::: Material supplied :::
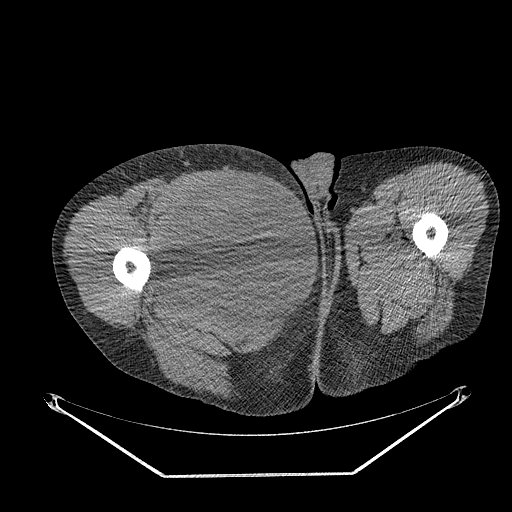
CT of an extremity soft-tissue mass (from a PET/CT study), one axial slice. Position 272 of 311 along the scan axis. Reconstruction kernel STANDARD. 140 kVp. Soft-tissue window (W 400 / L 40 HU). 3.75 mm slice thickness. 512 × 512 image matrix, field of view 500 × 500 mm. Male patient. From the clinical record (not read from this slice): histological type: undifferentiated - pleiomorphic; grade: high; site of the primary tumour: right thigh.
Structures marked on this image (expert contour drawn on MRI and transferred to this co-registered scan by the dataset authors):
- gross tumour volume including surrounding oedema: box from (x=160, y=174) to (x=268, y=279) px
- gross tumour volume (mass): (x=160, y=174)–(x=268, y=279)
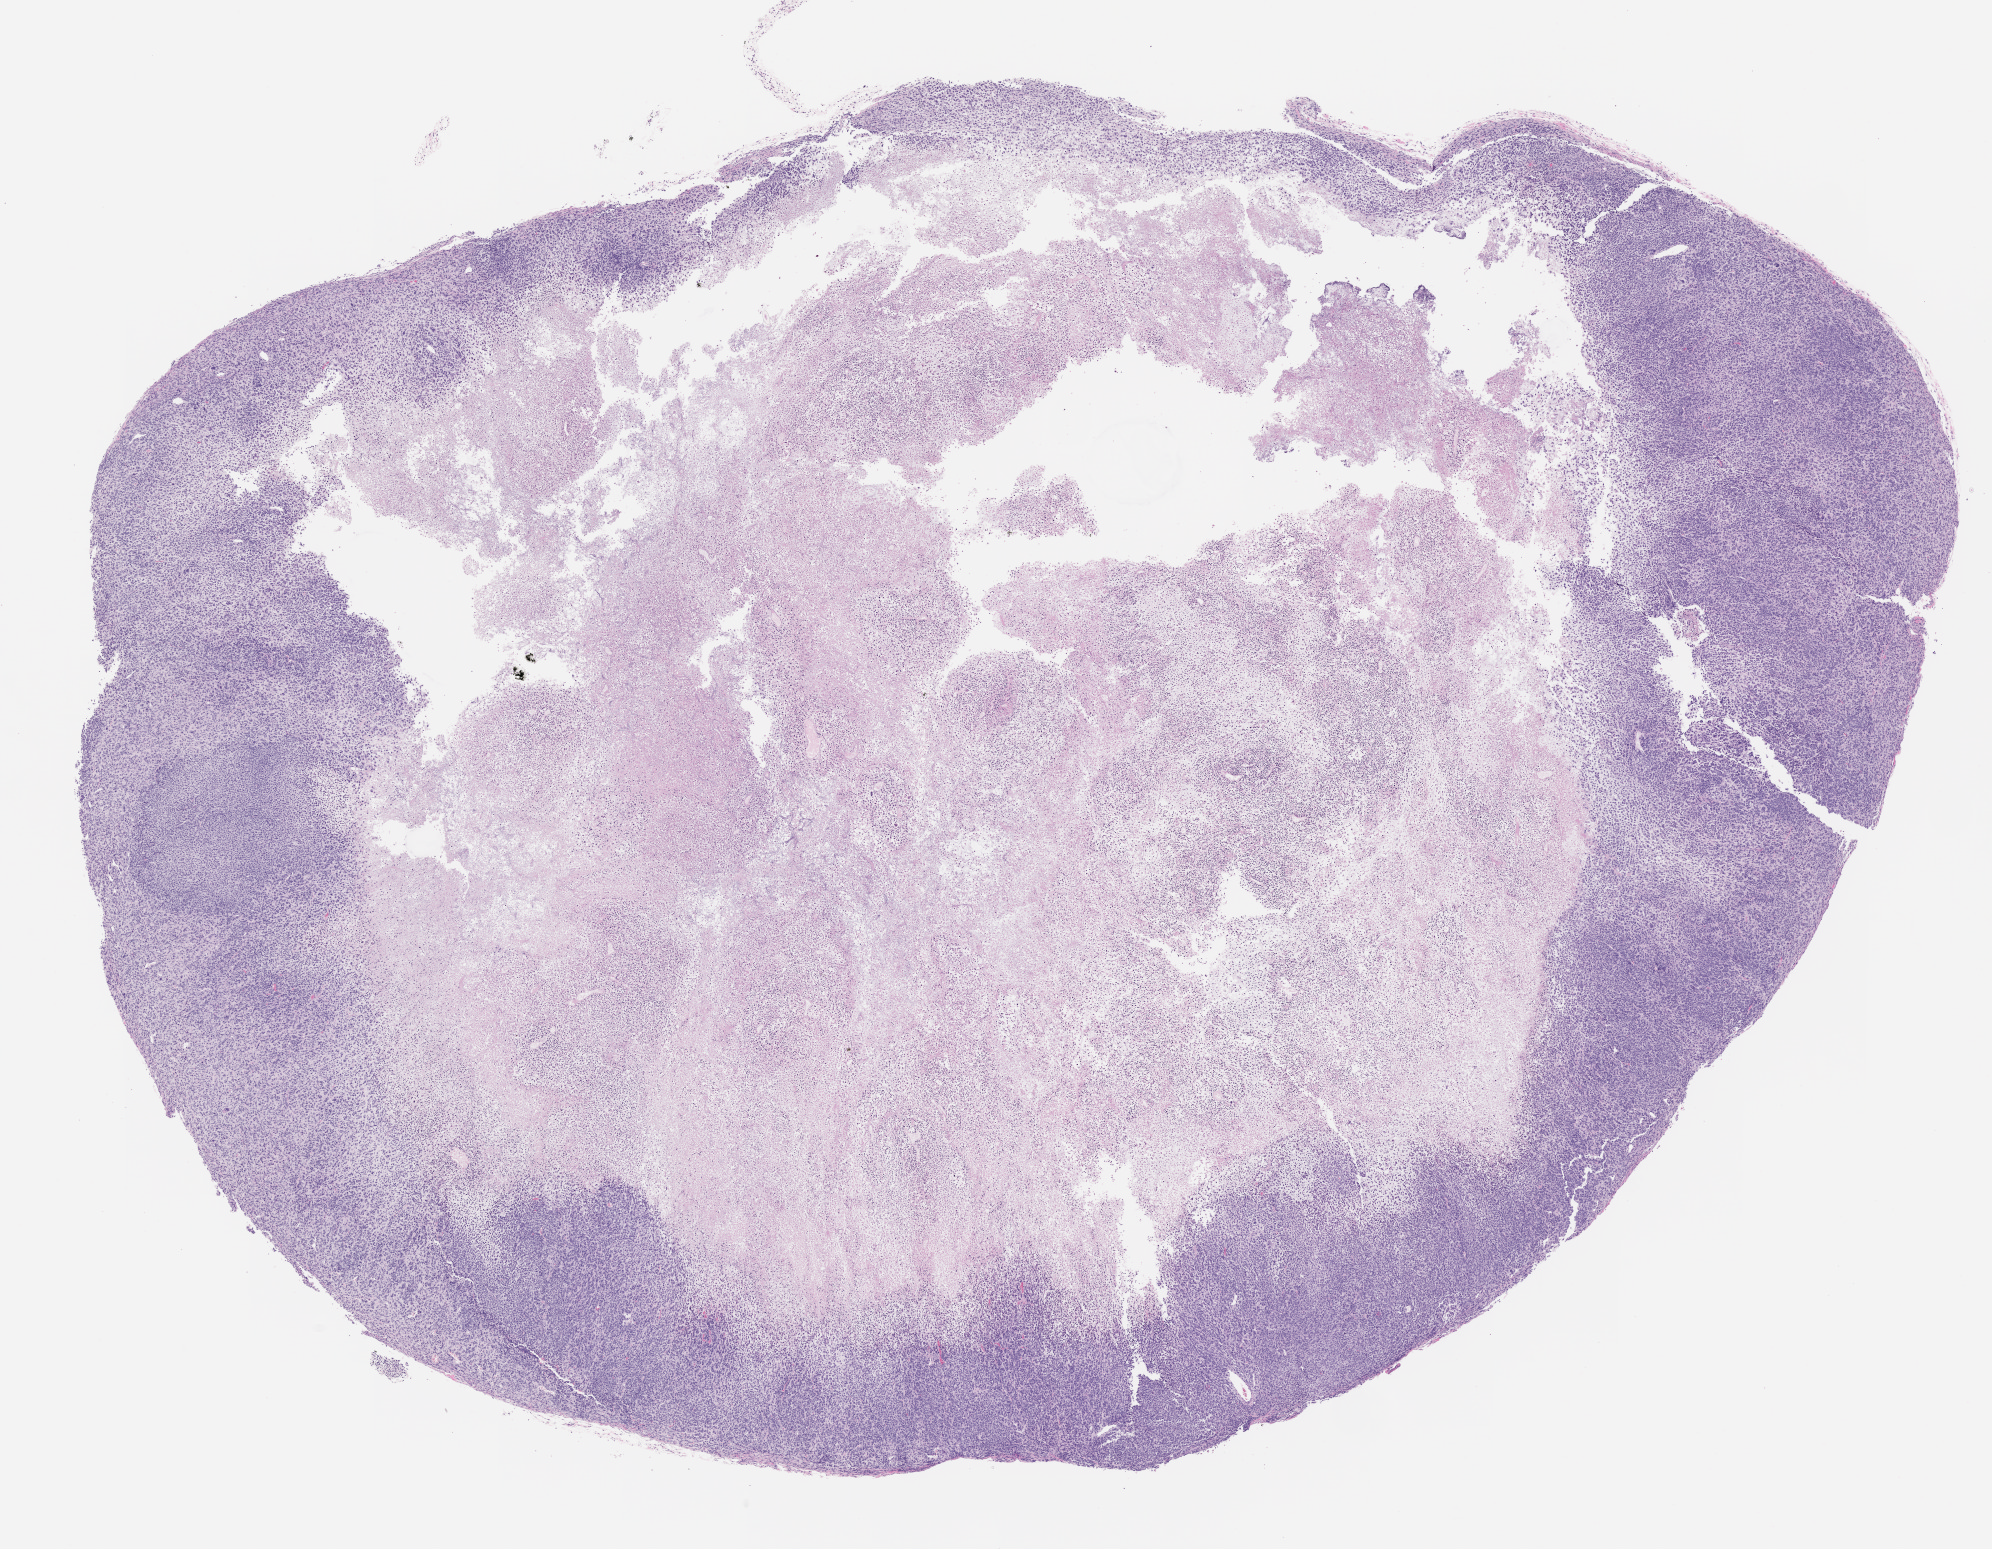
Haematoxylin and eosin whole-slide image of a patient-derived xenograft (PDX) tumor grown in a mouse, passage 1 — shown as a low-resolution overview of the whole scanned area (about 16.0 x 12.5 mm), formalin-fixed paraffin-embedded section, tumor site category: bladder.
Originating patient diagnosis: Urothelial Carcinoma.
:::
::: Material supplied :::
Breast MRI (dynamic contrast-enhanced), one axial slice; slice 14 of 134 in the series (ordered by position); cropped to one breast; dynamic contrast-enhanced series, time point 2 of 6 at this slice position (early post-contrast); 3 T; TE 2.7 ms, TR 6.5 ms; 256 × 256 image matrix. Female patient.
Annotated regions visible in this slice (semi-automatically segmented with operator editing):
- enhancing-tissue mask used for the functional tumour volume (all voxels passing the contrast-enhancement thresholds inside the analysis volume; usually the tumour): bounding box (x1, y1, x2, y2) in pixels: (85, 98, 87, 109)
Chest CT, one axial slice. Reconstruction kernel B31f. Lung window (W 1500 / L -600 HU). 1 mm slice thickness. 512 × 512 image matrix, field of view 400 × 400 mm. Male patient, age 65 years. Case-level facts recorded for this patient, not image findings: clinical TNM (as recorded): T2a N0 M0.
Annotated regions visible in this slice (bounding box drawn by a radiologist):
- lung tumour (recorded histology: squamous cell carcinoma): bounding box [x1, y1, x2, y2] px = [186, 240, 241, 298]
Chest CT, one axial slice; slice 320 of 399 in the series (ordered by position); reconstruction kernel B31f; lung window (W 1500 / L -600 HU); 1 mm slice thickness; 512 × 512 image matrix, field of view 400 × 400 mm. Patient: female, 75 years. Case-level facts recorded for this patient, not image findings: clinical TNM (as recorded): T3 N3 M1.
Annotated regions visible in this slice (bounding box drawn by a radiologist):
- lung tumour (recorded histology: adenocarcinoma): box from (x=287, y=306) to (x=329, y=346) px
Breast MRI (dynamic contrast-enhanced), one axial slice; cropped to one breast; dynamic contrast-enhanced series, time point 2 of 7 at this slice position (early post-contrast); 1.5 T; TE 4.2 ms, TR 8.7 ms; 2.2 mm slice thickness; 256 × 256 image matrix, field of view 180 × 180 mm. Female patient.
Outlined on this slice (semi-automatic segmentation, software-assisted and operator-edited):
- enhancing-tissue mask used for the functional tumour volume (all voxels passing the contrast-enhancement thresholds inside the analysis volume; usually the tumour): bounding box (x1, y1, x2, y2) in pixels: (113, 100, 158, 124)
:::
::: Material supplied :::
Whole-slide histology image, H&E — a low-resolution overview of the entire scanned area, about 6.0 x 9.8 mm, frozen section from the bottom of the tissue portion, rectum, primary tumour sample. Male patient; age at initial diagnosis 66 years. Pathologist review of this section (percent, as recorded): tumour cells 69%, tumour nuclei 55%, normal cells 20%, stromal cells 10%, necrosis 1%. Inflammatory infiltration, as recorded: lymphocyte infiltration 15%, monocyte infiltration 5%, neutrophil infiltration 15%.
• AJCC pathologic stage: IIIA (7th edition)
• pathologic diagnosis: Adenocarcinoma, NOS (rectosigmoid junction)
:::
Exercise aim:
In the data above, retype exactly and only the lines between the one holding "IIIA (7th edition)" and the one holding "NOS (rectosigmoid junction)", inclusive.

Exercise output:
• AJCC pathologic stage: IIIA (7th edition)
• pathologic diagnosis: Adenocarcinoma, NOS (rectosigmoid junction)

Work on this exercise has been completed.